━━ Dataset records

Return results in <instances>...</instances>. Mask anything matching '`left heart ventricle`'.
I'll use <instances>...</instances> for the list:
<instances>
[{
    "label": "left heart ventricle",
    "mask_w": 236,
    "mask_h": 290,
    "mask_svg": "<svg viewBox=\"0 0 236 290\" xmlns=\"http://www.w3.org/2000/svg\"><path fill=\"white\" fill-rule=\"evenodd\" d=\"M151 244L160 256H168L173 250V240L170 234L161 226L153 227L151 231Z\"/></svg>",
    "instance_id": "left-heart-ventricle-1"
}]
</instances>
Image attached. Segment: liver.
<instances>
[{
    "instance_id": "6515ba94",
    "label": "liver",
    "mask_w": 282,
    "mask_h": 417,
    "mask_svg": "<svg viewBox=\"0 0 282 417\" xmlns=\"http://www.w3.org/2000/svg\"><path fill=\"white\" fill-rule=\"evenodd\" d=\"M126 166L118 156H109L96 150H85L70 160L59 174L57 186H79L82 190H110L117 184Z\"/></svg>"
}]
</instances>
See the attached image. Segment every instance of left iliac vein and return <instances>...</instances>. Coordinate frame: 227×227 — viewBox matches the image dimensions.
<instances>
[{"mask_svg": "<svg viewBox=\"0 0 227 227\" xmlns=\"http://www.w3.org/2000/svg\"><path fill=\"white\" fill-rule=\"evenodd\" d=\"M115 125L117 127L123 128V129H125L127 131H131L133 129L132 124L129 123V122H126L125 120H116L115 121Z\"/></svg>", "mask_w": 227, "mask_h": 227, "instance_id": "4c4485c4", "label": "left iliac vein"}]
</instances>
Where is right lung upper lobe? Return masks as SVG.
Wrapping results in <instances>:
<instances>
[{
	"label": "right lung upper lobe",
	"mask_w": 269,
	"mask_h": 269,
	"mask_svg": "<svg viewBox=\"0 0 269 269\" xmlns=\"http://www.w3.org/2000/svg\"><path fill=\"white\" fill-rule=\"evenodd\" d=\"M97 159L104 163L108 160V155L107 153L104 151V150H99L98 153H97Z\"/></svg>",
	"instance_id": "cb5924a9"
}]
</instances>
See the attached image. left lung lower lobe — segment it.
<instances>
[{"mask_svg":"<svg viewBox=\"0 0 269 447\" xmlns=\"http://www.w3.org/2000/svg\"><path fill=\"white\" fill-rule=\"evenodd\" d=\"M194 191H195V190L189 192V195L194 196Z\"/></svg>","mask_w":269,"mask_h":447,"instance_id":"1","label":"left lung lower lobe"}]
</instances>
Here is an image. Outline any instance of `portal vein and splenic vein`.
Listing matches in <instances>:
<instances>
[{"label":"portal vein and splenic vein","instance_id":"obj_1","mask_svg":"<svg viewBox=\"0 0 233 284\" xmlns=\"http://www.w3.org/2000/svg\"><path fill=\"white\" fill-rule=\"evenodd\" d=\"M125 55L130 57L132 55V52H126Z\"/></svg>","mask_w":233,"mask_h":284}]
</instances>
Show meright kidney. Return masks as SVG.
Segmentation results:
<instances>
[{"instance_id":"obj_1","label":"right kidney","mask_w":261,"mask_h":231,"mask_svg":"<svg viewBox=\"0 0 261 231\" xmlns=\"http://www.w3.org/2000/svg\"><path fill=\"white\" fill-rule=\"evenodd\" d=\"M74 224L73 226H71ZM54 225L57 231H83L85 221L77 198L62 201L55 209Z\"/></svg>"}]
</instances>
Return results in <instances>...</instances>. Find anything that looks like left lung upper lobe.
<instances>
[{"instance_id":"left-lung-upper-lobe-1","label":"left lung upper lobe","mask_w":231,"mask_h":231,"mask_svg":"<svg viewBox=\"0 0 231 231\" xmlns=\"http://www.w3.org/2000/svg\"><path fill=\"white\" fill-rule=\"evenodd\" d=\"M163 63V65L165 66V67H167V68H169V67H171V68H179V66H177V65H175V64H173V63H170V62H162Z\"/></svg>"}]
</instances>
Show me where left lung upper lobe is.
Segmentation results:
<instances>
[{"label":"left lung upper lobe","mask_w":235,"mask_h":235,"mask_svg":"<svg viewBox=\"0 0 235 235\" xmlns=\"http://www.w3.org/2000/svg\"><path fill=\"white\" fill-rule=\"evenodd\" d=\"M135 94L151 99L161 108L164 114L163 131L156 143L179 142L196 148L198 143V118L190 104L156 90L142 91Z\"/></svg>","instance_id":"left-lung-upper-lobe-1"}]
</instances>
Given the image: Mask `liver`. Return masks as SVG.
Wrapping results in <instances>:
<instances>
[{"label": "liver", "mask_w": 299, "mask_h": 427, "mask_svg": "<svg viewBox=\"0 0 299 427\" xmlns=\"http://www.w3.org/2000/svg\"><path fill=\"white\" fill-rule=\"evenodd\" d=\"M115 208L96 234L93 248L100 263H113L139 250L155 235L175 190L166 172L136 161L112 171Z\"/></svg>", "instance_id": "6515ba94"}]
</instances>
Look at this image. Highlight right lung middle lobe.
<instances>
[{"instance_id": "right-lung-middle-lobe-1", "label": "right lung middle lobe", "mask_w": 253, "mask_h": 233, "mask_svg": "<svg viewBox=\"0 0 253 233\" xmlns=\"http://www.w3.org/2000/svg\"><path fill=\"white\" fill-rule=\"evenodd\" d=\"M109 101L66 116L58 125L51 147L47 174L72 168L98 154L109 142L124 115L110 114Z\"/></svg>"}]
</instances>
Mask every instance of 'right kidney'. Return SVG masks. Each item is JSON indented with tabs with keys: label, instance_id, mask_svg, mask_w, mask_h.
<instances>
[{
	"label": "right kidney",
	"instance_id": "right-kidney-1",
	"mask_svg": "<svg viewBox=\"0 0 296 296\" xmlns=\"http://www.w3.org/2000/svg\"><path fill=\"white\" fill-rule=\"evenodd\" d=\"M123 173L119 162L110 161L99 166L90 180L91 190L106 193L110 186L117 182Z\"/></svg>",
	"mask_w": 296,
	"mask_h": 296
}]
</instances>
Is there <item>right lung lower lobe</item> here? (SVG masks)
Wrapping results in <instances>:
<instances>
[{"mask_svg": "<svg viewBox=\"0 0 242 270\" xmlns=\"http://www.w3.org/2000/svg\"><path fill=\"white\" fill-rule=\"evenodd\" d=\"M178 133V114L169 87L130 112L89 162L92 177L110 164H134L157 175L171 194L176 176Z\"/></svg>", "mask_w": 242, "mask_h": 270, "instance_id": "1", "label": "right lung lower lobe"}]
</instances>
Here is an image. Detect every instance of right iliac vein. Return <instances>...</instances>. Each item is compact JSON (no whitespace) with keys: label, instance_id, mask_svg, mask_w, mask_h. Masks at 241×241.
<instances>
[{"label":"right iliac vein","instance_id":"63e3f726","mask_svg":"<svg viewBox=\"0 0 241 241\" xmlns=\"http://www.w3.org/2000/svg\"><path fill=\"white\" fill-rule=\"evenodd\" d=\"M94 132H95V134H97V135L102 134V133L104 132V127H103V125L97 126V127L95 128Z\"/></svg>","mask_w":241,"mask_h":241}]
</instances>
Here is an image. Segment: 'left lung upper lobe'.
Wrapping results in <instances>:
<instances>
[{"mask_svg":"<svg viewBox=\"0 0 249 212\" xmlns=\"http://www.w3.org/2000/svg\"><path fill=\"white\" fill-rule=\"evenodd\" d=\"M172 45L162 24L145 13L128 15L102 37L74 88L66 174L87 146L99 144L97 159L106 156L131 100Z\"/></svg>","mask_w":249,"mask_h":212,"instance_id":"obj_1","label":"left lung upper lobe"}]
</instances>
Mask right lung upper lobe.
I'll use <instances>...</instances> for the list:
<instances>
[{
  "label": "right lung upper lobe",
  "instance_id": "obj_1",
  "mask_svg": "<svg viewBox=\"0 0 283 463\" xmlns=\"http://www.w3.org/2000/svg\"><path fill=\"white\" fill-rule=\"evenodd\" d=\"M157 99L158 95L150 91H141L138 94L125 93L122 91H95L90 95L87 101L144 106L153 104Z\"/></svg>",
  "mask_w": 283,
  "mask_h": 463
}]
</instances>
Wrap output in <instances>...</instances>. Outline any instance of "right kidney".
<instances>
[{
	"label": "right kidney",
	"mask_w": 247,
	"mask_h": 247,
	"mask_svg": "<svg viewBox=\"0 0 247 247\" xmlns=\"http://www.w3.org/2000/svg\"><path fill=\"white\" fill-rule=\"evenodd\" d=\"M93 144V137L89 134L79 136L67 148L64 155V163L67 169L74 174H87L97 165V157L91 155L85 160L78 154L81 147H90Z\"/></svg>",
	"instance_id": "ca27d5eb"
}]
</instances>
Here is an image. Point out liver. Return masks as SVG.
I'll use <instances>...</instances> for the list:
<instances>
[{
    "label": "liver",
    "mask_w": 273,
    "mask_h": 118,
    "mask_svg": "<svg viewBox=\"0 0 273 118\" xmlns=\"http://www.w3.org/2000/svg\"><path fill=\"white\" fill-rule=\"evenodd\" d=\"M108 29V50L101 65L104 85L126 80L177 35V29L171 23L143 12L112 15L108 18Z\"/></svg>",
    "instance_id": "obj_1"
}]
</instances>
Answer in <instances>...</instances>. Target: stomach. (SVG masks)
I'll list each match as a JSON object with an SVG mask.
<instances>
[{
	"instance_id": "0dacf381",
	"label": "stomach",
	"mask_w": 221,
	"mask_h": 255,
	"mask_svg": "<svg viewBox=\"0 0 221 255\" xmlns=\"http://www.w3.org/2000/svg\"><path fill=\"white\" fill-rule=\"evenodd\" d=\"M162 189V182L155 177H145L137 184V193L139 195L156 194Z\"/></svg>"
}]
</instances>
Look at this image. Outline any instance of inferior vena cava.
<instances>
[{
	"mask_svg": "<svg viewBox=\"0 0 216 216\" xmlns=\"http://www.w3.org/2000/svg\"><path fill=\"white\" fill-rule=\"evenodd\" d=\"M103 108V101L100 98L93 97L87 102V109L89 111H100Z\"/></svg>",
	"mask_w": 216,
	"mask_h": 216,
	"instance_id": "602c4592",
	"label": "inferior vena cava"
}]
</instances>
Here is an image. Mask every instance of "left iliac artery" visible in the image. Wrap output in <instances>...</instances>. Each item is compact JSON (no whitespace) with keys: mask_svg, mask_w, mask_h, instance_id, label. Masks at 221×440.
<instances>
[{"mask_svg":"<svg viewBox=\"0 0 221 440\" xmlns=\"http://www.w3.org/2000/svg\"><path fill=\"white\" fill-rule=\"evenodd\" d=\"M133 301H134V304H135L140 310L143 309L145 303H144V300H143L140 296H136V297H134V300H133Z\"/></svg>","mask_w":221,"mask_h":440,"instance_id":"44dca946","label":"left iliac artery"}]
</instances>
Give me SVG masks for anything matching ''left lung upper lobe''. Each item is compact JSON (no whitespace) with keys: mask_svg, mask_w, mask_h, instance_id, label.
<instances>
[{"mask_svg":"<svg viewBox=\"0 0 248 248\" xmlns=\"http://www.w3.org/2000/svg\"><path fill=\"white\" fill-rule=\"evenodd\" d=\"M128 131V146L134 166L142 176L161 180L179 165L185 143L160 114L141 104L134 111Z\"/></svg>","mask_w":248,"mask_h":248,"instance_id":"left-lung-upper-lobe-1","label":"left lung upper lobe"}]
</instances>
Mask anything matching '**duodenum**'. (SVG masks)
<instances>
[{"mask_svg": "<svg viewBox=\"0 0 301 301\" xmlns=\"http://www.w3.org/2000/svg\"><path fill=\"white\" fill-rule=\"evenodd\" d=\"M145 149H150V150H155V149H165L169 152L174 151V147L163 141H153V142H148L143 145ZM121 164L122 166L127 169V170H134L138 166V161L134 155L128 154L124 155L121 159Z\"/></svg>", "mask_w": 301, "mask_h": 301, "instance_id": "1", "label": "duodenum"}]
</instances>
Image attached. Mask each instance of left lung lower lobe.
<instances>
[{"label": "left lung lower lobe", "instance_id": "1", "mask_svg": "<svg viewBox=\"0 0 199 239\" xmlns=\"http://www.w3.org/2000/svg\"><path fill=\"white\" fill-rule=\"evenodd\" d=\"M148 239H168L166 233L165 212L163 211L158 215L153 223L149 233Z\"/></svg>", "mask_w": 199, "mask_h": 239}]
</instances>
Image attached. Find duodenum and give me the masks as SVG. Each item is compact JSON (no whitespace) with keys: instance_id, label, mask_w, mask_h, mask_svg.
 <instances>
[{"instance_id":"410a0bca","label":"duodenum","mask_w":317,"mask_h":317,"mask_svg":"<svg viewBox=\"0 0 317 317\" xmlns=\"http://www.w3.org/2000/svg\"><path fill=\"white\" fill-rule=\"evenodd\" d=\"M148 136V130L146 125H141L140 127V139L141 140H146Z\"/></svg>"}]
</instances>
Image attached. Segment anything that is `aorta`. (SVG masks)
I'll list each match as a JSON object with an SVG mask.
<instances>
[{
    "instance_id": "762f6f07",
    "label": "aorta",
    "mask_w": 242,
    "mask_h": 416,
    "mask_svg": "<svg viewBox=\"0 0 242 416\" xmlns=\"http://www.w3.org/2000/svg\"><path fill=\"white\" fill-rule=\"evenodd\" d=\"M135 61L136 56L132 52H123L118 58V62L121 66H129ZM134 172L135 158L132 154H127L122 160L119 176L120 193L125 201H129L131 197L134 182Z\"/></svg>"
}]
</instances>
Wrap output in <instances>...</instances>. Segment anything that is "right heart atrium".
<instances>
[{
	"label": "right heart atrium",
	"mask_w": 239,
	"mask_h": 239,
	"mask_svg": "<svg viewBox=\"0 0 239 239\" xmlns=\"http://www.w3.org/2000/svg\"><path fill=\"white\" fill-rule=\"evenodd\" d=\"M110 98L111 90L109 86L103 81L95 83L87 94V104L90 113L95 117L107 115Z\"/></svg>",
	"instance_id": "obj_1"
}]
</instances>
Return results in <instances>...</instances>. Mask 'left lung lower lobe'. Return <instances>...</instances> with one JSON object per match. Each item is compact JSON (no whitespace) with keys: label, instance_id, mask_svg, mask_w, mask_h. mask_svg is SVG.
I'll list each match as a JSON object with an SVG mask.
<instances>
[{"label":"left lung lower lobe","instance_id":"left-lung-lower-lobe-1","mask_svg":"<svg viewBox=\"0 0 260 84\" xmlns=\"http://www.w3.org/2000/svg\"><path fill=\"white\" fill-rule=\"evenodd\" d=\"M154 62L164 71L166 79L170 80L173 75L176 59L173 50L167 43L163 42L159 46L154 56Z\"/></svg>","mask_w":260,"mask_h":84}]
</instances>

━━━━

• _Aim of the exercise_
Arrange as a numbered list every line from the one containing "Return results in <instances>...</instances>. Mask 'left" through the end of the records above, both included, leaving out blank lines.

• _Exercise result_
1. Return results in <instances>...</instances>. Mask 'left lung lower lobe'. Return <instances>...</instances> with one JSON object per match. Each item is compact JSON (no whitespace) with keys: label, instance_id, mask_svg, mask_w, mask_h. mask_svg is SVG.
2. I'll list each match as a JSON object with an SVG mask.
3. <instances>
4. [{"label":"left lung lower lobe","instance_id":"left-lung-lower-lobe-1","mask_svg":"<svg viewBox=\"0 0 260 84\" xmlns=\"http://www.w3.org/2000/svg\"><path fill=\"white\" fill-rule=\"evenodd\" d=\"M154 62L164 71L166 79L170 80L173 75L176 59L173 50L167 43L163 42L159 46L154 56Z\"/></svg>","mask_w":260,"mask_h":84}]
5. </instances>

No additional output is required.